How would such a system react, for example, to unpredicted situations? Even though automated vehicles are likely to be the cause of fewer accidents than those due at present to human drivers, nevertheless they will not be entirely accident-free. The Massachusetts Institute of Technology has developed an online experiment by the name of Moral Machine, which clearly shows the potential dilemmas involving self-driving vehicles. When in doubt, the car has to make a life or death decision. For example, if a vehicle approaching a pedestrian crossing experiences brake failure, and avoiding the pedestrian is certain to cause the death of the occupants of the car, neither a human being nor a machine is in a position to deal with the moral implications of such a decision. At what point can or should a human driver intervene? And if an accident occurs, who bears the liability?

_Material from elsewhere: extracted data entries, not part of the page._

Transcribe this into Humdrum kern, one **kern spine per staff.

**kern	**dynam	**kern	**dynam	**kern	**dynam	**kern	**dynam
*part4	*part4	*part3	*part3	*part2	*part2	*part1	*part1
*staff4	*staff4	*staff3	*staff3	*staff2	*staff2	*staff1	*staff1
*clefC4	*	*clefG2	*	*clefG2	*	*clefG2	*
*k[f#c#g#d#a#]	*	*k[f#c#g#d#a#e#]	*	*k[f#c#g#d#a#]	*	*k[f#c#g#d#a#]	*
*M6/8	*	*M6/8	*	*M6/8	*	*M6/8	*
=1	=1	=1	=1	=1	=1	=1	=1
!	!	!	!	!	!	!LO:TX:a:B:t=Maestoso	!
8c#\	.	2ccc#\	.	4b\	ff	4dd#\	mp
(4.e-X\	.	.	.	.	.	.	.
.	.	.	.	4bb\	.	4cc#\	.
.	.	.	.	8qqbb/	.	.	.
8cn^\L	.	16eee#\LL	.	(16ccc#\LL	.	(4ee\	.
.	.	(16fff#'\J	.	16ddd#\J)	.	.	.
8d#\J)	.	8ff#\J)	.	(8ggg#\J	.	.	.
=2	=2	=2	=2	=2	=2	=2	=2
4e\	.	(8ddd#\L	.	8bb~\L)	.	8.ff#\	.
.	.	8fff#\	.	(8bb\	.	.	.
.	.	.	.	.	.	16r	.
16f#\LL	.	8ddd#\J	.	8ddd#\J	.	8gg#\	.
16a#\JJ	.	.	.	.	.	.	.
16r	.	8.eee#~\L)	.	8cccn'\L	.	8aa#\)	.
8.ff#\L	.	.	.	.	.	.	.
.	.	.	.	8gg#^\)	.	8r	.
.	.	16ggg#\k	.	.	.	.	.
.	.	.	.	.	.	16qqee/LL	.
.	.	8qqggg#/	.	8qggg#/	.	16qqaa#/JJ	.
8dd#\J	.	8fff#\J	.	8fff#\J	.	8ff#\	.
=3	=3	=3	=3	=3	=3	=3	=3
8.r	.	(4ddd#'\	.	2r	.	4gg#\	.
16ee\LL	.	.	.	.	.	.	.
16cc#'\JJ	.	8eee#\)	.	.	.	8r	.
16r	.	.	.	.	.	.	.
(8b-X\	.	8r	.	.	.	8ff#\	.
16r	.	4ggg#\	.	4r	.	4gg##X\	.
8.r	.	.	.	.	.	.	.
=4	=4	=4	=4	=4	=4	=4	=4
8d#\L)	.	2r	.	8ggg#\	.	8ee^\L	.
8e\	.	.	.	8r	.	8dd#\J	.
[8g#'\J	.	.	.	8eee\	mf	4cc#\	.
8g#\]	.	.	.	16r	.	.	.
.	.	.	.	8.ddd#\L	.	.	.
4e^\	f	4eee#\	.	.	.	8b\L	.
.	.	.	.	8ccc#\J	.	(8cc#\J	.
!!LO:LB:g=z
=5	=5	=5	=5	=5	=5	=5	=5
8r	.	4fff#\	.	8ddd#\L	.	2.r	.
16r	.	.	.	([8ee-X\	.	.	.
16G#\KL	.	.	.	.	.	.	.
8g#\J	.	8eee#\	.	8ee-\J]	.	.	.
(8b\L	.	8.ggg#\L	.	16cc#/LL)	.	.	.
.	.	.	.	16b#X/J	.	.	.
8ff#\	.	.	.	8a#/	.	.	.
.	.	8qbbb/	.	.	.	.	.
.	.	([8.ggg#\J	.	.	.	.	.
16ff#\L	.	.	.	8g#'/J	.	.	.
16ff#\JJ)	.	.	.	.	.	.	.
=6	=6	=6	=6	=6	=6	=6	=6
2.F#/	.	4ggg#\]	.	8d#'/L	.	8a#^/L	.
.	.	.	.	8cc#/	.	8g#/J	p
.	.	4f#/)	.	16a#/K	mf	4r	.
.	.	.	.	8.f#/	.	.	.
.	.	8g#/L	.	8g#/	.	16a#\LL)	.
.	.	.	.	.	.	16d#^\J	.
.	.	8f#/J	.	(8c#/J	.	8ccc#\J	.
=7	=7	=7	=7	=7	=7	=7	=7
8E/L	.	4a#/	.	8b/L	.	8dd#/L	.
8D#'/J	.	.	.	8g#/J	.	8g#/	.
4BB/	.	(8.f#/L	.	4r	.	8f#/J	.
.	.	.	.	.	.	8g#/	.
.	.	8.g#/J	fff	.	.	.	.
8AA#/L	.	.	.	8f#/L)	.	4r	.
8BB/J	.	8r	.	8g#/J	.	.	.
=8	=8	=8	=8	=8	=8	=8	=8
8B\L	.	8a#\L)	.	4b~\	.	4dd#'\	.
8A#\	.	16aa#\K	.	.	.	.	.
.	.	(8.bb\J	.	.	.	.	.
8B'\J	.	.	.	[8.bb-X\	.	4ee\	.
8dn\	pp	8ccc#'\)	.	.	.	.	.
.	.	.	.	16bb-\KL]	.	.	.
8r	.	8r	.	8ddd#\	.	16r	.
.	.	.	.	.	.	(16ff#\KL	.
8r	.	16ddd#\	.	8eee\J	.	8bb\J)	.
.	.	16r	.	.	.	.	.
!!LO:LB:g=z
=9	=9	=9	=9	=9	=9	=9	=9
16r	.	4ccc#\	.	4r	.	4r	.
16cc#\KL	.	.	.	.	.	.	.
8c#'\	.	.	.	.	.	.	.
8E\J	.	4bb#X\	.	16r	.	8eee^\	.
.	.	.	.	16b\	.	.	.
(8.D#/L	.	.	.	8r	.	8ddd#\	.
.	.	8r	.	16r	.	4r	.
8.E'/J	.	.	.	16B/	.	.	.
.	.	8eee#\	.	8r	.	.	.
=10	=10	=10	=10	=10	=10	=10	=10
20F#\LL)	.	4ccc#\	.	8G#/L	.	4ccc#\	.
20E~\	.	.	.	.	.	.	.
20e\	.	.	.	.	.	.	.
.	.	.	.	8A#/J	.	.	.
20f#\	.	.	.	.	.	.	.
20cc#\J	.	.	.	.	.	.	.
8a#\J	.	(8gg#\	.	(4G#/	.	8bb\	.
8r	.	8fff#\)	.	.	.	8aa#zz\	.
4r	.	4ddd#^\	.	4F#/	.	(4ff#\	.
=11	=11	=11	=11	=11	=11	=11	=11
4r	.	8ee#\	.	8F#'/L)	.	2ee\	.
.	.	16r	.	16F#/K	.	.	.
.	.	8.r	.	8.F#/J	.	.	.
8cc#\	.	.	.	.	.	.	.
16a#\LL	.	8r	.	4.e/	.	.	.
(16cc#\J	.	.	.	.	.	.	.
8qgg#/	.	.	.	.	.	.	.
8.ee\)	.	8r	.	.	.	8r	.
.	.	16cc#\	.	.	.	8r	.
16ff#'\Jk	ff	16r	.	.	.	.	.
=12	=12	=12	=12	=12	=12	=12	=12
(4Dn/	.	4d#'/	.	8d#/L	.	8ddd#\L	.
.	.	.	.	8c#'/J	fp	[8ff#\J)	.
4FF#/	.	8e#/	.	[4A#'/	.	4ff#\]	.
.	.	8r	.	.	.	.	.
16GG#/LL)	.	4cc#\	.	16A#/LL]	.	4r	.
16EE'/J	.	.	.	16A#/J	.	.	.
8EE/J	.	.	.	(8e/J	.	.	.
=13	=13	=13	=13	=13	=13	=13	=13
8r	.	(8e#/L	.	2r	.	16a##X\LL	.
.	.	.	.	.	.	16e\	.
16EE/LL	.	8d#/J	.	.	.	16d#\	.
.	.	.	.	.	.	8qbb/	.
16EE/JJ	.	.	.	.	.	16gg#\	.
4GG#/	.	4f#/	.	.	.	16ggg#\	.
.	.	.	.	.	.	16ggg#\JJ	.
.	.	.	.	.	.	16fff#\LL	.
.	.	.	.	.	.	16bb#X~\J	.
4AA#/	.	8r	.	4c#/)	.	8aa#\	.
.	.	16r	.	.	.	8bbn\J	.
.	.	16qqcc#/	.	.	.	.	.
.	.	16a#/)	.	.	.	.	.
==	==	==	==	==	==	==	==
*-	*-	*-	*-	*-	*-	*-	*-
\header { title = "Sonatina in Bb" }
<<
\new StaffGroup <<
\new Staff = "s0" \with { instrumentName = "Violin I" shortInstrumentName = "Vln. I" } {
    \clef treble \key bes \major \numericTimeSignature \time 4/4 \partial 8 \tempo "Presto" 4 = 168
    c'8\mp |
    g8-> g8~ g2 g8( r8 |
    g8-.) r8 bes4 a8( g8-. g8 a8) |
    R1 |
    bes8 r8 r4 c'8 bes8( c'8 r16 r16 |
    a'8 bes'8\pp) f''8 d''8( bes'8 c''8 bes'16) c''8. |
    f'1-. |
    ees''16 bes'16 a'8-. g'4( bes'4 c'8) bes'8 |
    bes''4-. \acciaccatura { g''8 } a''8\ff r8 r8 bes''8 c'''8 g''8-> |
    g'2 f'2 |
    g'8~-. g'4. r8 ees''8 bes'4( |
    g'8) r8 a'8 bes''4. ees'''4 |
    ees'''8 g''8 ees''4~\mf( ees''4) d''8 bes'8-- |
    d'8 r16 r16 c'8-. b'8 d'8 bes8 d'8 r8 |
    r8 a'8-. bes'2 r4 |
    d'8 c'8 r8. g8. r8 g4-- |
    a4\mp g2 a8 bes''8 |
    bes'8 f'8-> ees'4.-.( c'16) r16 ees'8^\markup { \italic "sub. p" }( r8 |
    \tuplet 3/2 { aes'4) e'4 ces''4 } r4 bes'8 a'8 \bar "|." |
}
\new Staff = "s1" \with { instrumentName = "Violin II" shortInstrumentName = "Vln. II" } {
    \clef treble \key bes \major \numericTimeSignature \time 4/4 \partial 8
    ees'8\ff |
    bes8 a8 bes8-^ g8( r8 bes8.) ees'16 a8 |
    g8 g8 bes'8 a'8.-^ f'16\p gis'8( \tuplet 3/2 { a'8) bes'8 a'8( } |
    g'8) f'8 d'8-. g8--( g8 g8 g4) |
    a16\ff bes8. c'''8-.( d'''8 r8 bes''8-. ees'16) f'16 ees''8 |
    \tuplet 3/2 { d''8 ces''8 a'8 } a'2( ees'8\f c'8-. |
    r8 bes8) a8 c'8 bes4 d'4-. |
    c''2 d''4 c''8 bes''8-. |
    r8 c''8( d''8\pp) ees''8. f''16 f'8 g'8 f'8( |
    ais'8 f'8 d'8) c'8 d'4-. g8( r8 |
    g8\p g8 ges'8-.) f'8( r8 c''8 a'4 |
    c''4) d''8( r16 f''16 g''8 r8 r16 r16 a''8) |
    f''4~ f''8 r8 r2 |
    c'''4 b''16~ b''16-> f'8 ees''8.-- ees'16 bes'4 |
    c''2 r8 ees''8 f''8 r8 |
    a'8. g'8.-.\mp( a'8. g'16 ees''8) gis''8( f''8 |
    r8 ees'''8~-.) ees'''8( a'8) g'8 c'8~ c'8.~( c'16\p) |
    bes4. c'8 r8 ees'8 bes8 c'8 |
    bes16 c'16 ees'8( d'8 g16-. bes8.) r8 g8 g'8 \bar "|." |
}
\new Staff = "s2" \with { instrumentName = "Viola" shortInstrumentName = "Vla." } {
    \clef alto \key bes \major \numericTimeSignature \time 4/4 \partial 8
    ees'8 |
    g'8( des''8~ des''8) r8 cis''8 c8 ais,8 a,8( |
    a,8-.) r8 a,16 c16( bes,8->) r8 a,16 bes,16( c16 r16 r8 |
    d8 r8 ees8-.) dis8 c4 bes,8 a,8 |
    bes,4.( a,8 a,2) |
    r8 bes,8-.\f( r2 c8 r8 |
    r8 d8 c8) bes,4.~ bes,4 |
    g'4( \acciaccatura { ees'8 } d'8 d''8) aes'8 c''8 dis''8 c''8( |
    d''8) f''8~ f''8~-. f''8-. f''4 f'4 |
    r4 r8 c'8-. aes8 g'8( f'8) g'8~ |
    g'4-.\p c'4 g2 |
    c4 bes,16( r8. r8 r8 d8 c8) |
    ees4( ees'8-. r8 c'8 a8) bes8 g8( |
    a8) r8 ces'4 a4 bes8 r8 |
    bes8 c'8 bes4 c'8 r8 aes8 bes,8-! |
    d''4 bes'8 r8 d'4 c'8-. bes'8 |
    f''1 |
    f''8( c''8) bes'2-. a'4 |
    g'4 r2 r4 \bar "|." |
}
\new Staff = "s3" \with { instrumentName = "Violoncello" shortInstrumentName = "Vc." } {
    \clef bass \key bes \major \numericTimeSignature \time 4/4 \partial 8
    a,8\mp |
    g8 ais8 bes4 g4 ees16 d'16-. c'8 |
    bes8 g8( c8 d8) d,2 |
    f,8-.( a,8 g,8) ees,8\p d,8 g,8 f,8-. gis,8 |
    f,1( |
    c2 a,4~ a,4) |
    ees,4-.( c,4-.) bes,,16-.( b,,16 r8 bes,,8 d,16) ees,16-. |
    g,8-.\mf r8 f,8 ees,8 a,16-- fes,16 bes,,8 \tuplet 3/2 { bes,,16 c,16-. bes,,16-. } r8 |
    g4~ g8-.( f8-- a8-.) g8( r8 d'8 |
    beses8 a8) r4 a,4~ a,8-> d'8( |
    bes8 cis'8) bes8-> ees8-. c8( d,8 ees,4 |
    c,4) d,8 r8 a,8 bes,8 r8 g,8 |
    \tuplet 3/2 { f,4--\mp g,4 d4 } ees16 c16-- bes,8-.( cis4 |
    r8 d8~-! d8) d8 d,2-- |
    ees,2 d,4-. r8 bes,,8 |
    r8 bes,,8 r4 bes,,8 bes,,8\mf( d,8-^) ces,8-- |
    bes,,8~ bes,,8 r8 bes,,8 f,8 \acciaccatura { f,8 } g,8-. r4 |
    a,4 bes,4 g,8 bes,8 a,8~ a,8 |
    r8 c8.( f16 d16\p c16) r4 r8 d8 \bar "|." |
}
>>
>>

In the middle of last year the Ethics Commission chaired by Udo Di Fabio produced twenty principles for automated driving systems, making Germany the first country in the world to create the relevant guidelines for the use of driverless vehicles. One of these principles states that cars should only take over the controls on the highway if this can be demonstrated to improve road safety.
The mathematical model currently being developed by the Israeli manufacturer of assistance systems, Mobileye, could be one approach for unequivocally guaranteeing this increased level of safety. It aims to prepare self-driving systems for potential accident scenarios by using a mathematical formula, and in this way to develop a standardised driving response to emergency situations. Even so, the question of how to deal with unexpected situations when driving remains unresolved.